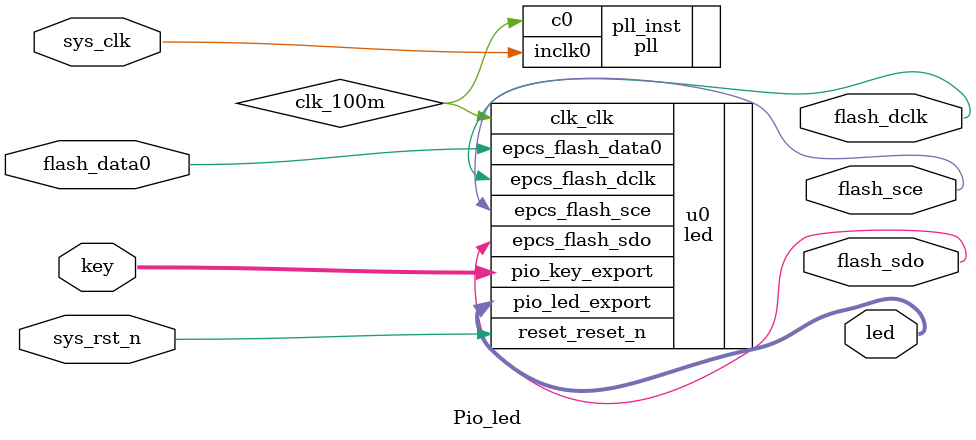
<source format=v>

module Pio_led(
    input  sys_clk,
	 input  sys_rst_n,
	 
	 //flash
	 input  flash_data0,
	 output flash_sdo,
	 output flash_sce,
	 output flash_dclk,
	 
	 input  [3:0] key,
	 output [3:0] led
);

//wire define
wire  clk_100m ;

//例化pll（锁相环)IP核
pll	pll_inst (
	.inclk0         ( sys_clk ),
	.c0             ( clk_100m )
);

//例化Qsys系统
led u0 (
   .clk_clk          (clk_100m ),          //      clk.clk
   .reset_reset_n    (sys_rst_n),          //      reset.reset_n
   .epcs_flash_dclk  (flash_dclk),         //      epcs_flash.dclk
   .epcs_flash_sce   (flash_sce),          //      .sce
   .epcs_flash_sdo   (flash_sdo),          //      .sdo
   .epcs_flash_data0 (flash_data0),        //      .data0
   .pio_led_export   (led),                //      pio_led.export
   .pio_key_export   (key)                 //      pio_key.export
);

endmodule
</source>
- - - - -
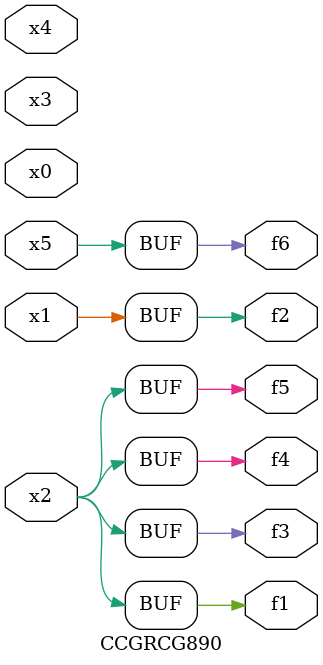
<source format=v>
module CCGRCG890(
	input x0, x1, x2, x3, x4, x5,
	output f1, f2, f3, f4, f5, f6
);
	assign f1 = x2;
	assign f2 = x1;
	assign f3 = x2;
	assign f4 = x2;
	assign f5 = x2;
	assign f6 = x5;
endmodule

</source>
- - - - -
- _PROBLEM TO SOLVE_
Search the entries for the string "assign" and return each line where it turns up.

- _RESPONSE FOR THIS EXERCISE_
	assign f1 = x2;
	assign f2 = x1;
	assign f3 = x2;
	assign f4 = x2;
	assign f5 = x2;
	assign f6 = x5;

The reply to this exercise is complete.